Algunas sociedades tienen una mayor cultura emprendedora que otras y su impacto tiene relación con su propio desarrollo. Las implicaciones del desarrollo empresarial que una sociedad alcanza en altos niveles de competitividad económica tienen también relación con los niveles de bienestar. Además, frecuentemente los "bienes públicos" creados tienen múltiples usos y no son específicos del sector. Tales activos incluyen una fuerza de trabajo educada, capacidad innovatoria, competencia organizacional y una infraestructura legal y comercial sofisticada.

Existen algunas sugerencias de que la globalización está alentando la estructura económica al menos entre los países con ingresos altos y medios(Williamson, 1995), se sigue que la forma en la cual los activos físicos y humanos de una nación están organizados es lo conveniente de que se conviertan en la determinante más importante del desempeño económico de una nación. Los administradores deben tratar con un número creciente de propietarios y contingencias organizacionales, los cuales complican los sistemas de incentivos para administradores y la evaluación del desempeño de las diferentes unidades de la organización, basados en una cultura al mérito donde se conectan la compensación al desempeño alcanzado.

Las preocupaciones sobre la naturaleza del desarrollo económico se centran en las prácticas y políticas de desarrollo humano que una sociedad experimenta y que conllevan a la revisión de las prácticas organizacionales, privadas o públicas. Lechner (2000) sostiene que las políticas de desarrollo tienen que manejar complementariamente la modernización y la subjetividad. El desarrollo humano es el fin y el desarrollo económico es el medio, aunque el sistema económico neoliberal confunda y persiga el crecimiento económico como el fin y no el medio, lo que resulta en un desarrollo desequilibrado y con un excesivo costo de sufrimiento humano. Los conceptos de desarrollo humano y buen gobierno son conceptos inextricablemente indivisibles.

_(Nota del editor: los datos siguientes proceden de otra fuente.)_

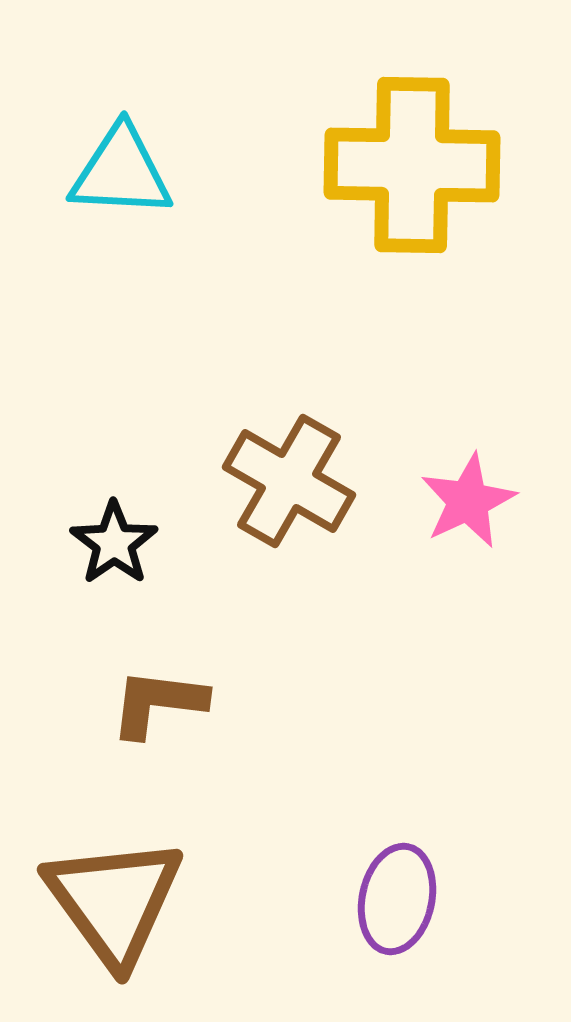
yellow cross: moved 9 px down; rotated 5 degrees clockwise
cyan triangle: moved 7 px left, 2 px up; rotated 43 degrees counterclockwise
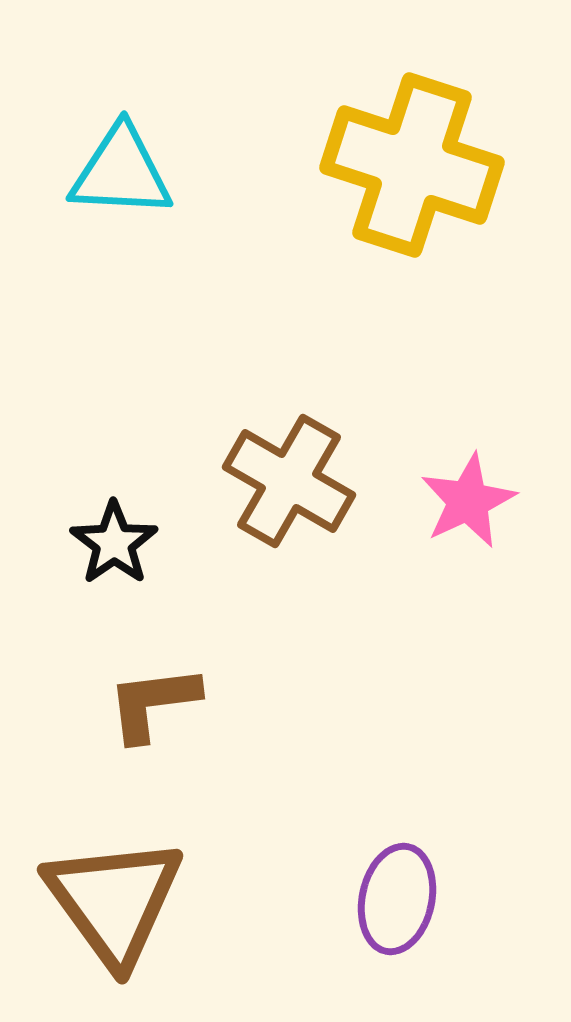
yellow cross: rotated 17 degrees clockwise
brown L-shape: moved 5 px left; rotated 14 degrees counterclockwise
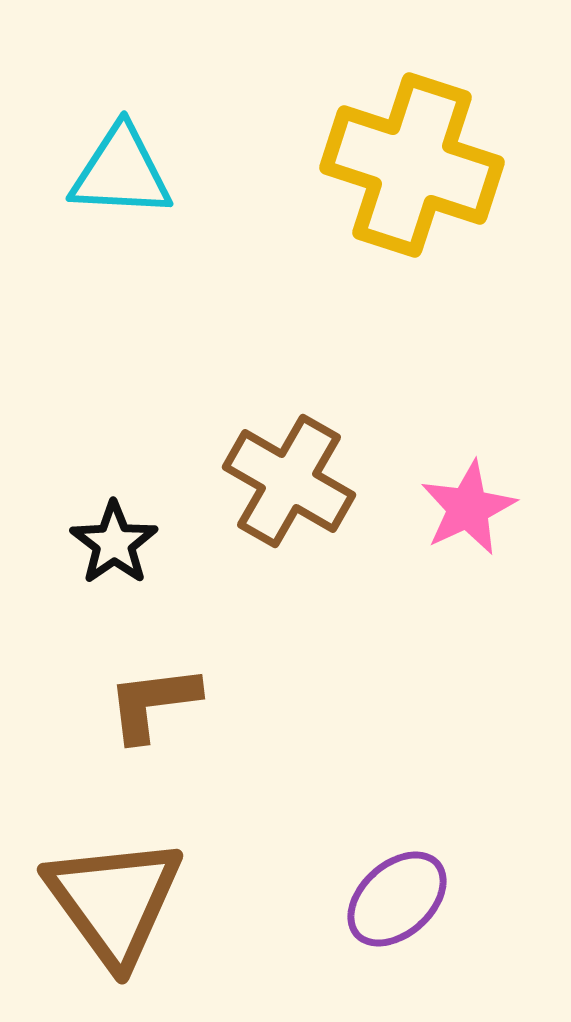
pink star: moved 7 px down
purple ellipse: rotated 36 degrees clockwise
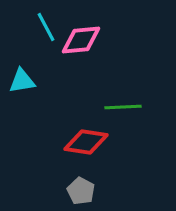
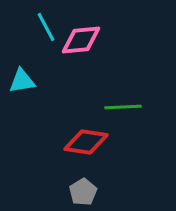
gray pentagon: moved 2 px right, 1 px down; rotated 12 degrees clockwise
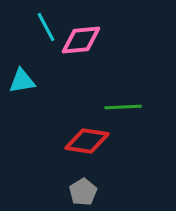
red diamond: moved 1 px right, 1 px up
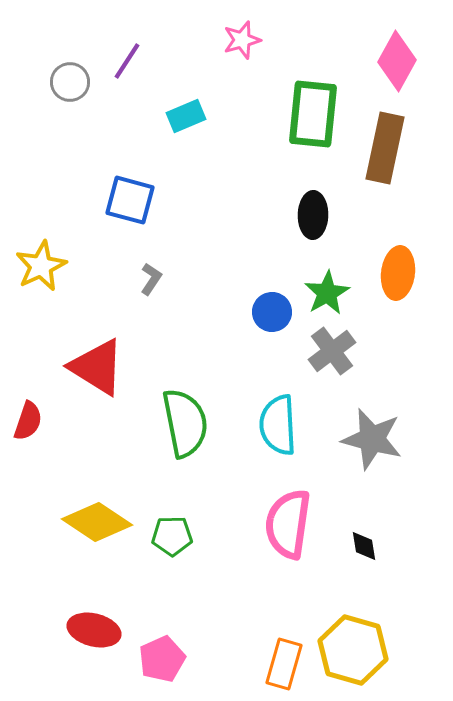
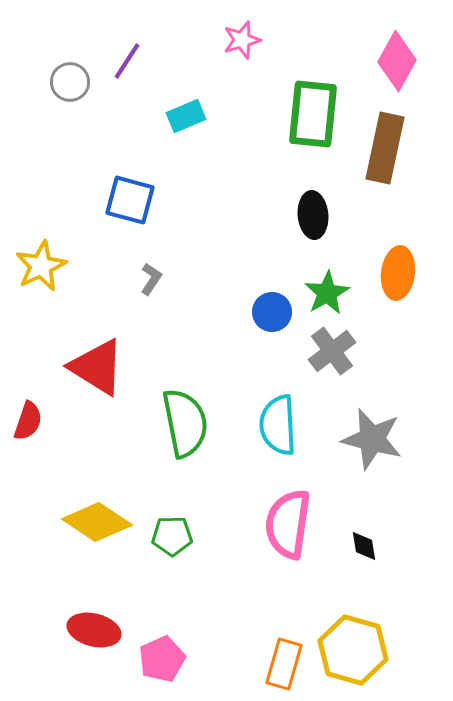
black ellipse: rotated 6 degrees counterclockwise
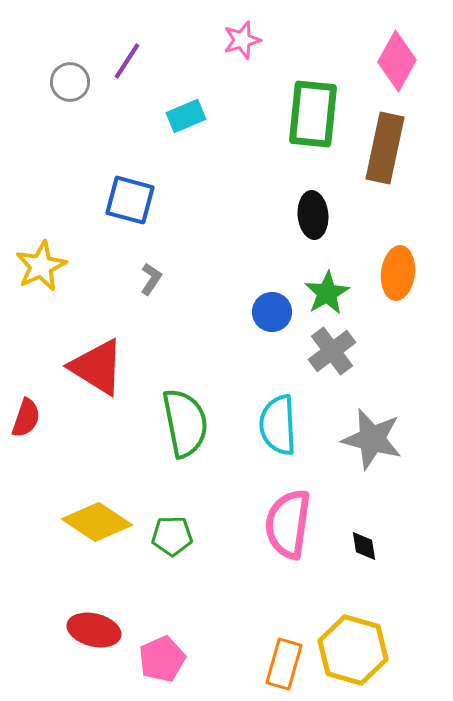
red semicircle: moved 2 px left, 3 px up
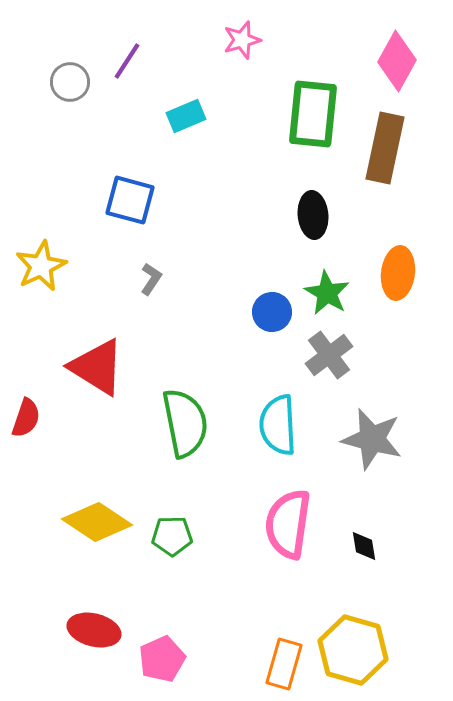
green star: rotated 12 degrees counterclockwise
gray cross: moved 3 px left, 4 px down
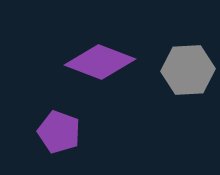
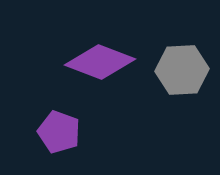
gray hexagon: moved 6 px left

Una sociedad desarrollada es más humana cuando todos sus ciudadanos son habilitados con capacidades o competencias para ser mejor en vez de para tener más. El desarrollo humano posibilita a los individuos a tener acceso a un conjunto de capacidades tanto para la producción de riqueza como para el logro de su realización personal. Por ejemplo, el empleo de las nuevas tecnologías de la información y el conocimiento (TICs) representan nuevas oportunidades para el desarrollo humano mediante la creación de capital humano y social. El nivel de existencia del capital social (Putnam solo acepta la existencia o no existencia) es determinante de oportunidades para una nación las cuales dependen de sus tradiciones históricas (path dependence). El conocimiento es ahora un recurso más importante que el capital y las materias primas que profundiza o estrecha las brechas del desarrollo entre los países.

Así, el desarrollo económico está sostenido en gran parte por el desarrollo humano, aunque desafortunadamente no siempre el desarrollo económico se traduce en desarrollo humano. El crecimiento económico es el medio y el desarrollo humano es el fin. La noción de crecimiento económico implica la medición cuantitativa en términos del PIB per cápita y el promedio real en el consumo.

Desde cuando se inició la economía del desarrollo, en años posteriores a la Primera Guerra Mundial, su evolución fue de una disciplina teórica separada que enfatizó la acumulación de bienes de capital, como la maquinaria y el hardware. Si embargo, el énfasis se ha modificado para concentrarse más en el conocimiento organizacional o software (Ellerman, 1999) Con esta tendencia, las organizaciones enfrentan retos excitantes para la generación y aplicación de nuevo conocimiento que se transforme en estratégico.